困るのは、昔にあった忘れたい記憶ばかりが思い出されること。りんご畑の真ん中で、低い声で「あぁ〜。なんであんなことを…。」とうなだれる。

りんご畑で起こる、一番嫌なことの1つかもしれません。

お弁当のことしか考えられなくなることも

ただ、そんなしんどいことばかりではありません。友人たちが摘果のアルバイトに来てくれることがあるのですが、「もやもや考えていたことがなくなった。」と、何かが解決し、スッキリした顔で帰ってゆくのです。

「創造性が上がっている気がする。」と、そんなことを言われることもありました。

その現象は私の身にも起こるので、大変共感できます。数日、長ければ数ヶ月くらいダラダラ考えていたことについて、急にシンプルに感じられ、なぜか楽しげな解が浮かんでくるのです。

「あれば◯◯さんにお願いしよう。これは私がやる。そうすればこの面白そうなアイディアを実現できるのでは?」

そんな楽しい妄想がどんどん膨らんでいき、摘果をする手も早くなる。そういう時もあったりするのです。

「摘花」をしているとハシゴの上から畑全体を見渡せます

理由はよくわかりませんが、摘果に集中するのが良いのかもしれませんし、外での作業でリラックスできるのが良いのかもしれません。

いずれにせよ、このある種の快感が楽しみで摘果を続けているようなところもあります。

かといって、「何か良いことが思い浮かぶかも。」という期待感を持って作業すると、特に何も思い浮かばなかったりもします笑 コントロールはできないのです。そういう時は、ラジオを流したりもします。
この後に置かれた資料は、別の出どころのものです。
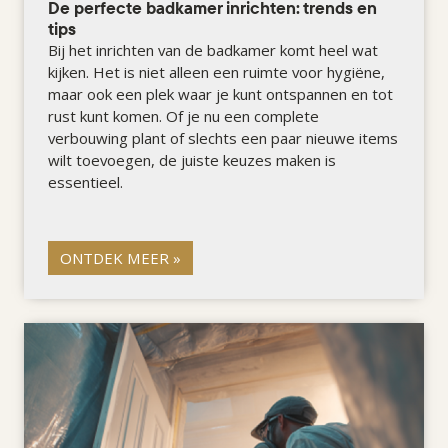
De perfecte badkamer inrichten: trends en
tips
Bij het inrichten van de badkamer komt heel wat
kijken. Het is niet alleen een ruimte voor hygiëne,
maar ook een plek waar je kunt ontspannen en tot
rust kunt komen. Of je nu een complete
verbouwing plant of slechts een paar nieuwe items
wilt toevoegen, de juiste keuzes maken is
essentieel.
ONTDEK MEER »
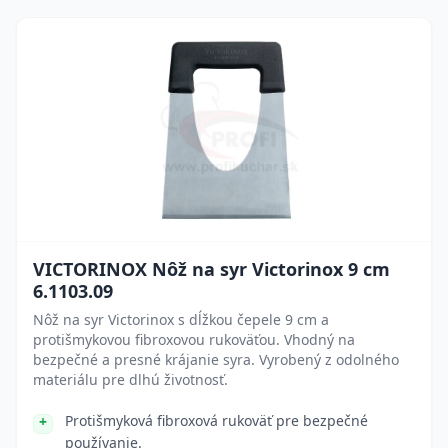
VICTORINOX Nôž na syr Victorinox 9 cm
6.1103.09
Nôž na syr Victorinox s dĺžkou čepele 9 cm a
protišmykovou fibroxovou rukoväťou. Vhodný na
bezpečné a presné krájanie syra. Vyrobený z odolného
materiálu pre dlhú životnosť.
Protišmyková fibroxová rukoväť pre bezpečné
používanie.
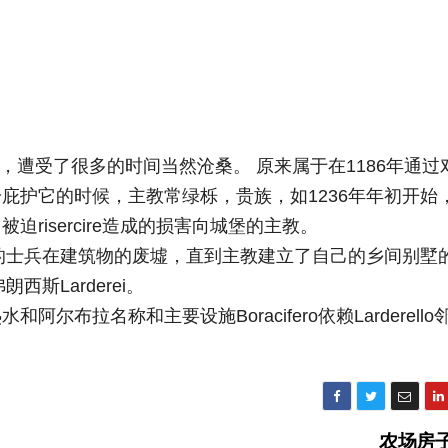
o俯瞰湖面，遭受了很多的时间当然沧桑。 原来属于在1186年通过
庇护它的时候，主教常绿栎，贵族，如1236年年初开始
risercire造成的损害向城堡的主教。
爵的士兵在建筑物的废墟，直到主教建立了自己的乡间别墅
斯Larderei。
布拉名称和主要设施Boracifero依赖Larderello
农场房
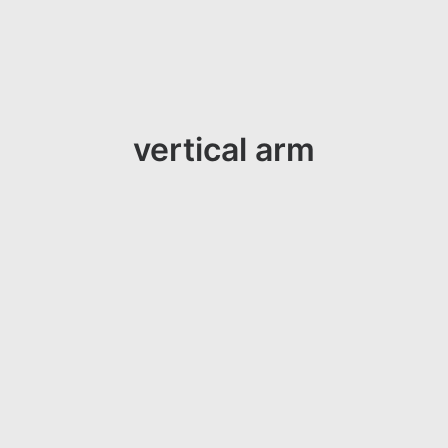
vertical arm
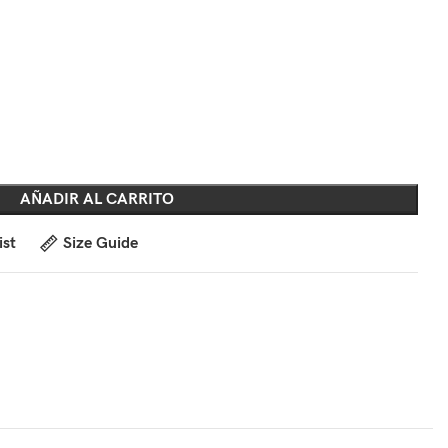
AÑADIR AL CARRITO
ist
Size Guide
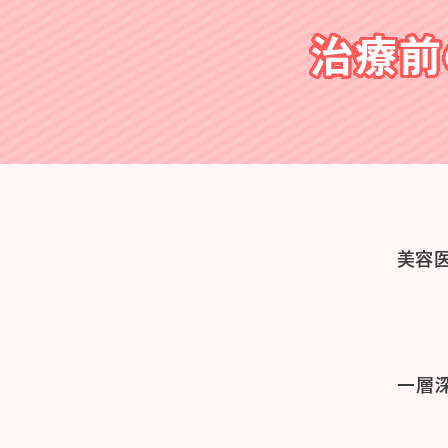
治療前
美容
一層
そうしてまた摘果に集中するのです。

小さいりんごの実

みんながみんな、摘果をして同じような結果に落ち着くわけではないでしょう。ただ、どうなるかはやってみないとわかりません。

気軽に行けるりんご畑もゼロではないので、気になる方はぜひりんご畑に足を運んでみてください。そして可能だったら、「摘果」に没頭してみてください。